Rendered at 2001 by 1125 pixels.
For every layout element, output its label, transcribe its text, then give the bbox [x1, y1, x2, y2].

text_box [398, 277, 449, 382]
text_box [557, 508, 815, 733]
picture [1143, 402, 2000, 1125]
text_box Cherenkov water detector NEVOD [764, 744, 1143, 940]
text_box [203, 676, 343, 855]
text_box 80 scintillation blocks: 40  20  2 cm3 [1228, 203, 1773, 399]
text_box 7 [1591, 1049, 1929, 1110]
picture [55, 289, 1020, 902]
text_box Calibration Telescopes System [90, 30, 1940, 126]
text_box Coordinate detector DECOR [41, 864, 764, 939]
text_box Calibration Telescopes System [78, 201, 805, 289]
——————————
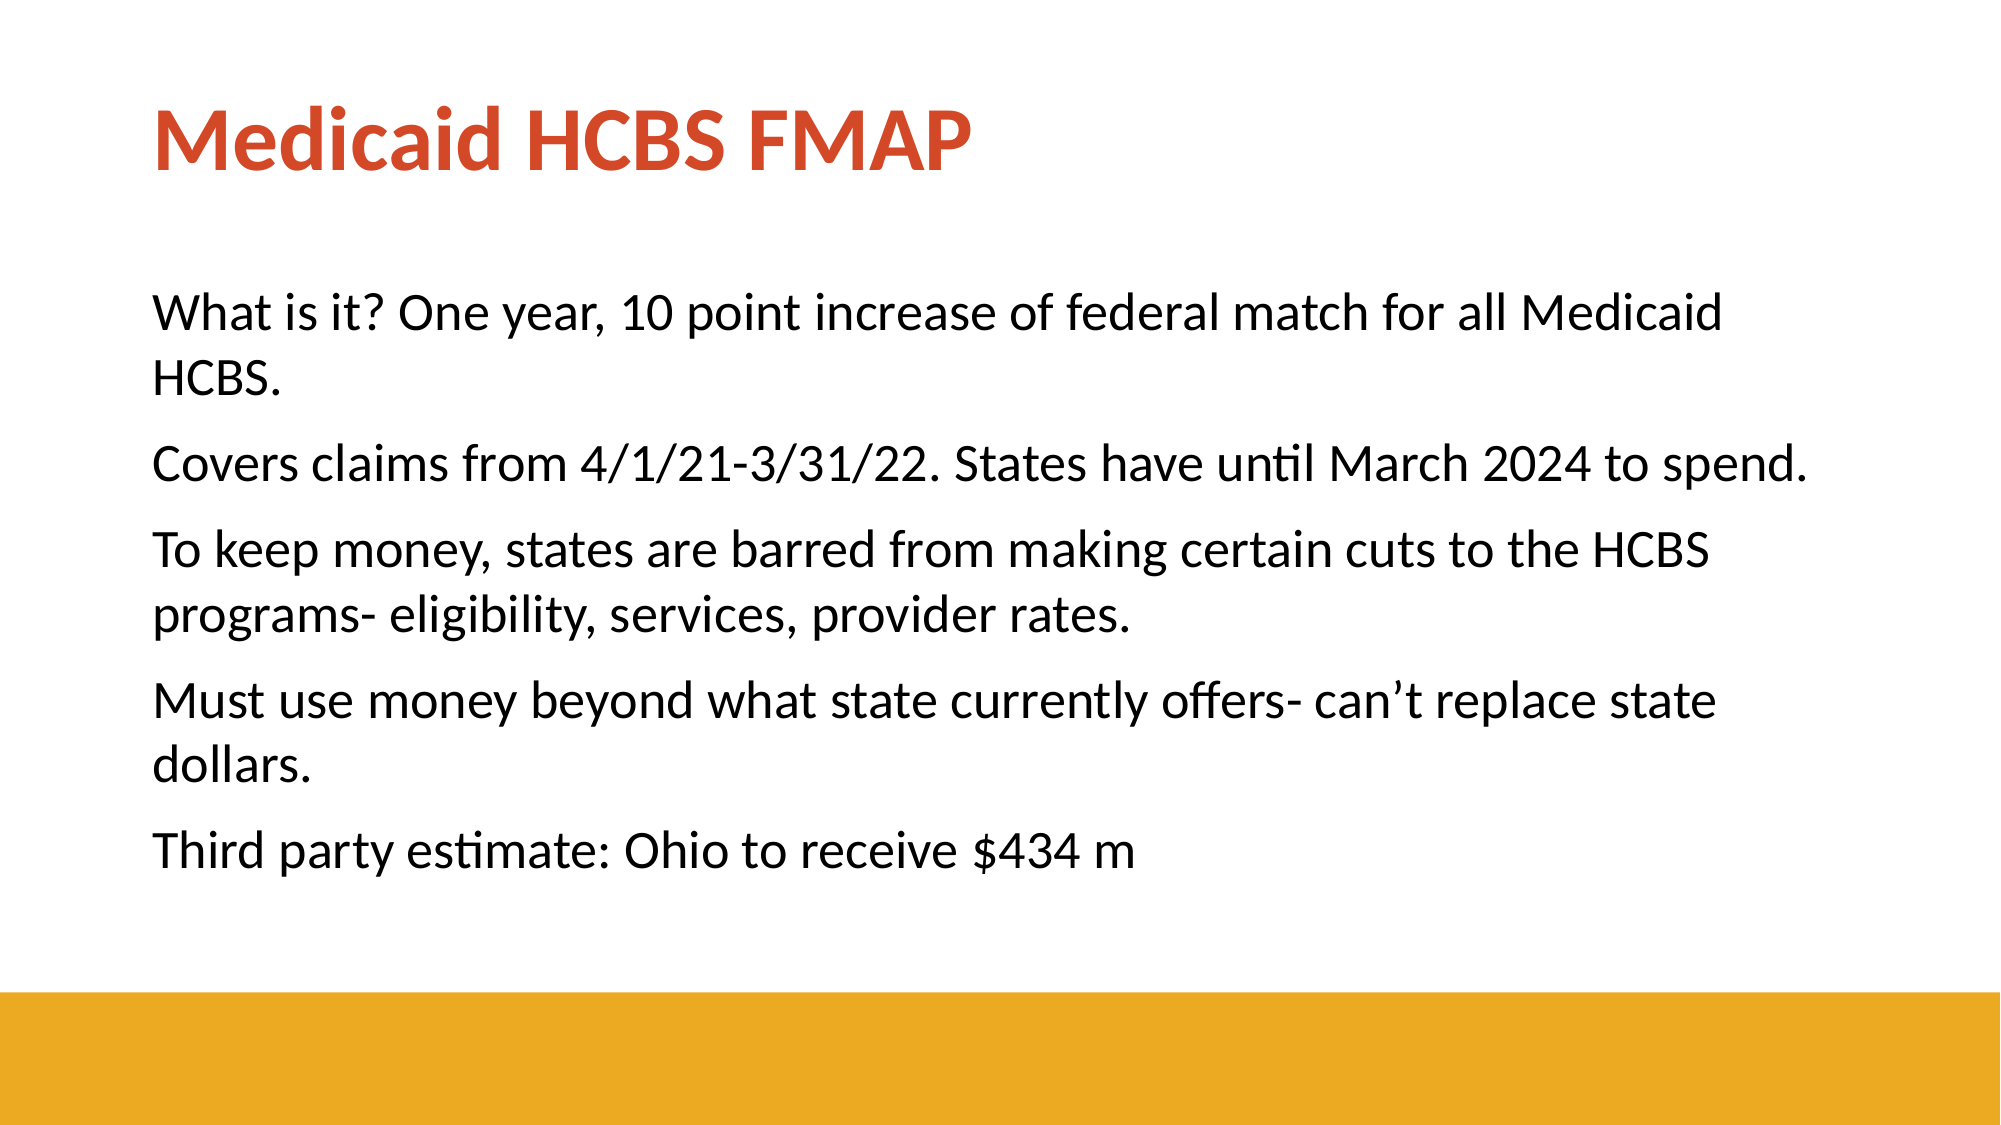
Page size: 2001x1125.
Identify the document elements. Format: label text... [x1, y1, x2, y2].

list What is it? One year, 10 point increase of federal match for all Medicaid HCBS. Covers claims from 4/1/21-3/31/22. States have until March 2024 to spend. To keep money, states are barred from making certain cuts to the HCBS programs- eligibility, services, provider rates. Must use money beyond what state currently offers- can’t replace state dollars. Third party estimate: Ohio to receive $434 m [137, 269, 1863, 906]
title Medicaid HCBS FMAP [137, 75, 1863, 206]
——————————
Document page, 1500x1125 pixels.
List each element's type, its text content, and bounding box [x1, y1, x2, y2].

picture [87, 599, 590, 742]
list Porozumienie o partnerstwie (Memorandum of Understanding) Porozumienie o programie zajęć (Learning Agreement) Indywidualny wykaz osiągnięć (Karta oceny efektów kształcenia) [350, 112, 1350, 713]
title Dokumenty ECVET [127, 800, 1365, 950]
——————————
## [WHAT YOU WILL DO]
Which lines of the records hold the string "pixels"? Copy each one.

## [FINISHED TASK]
Rendered at 2001 by 1125 pixels.
Document page, 1500x1125 pixels.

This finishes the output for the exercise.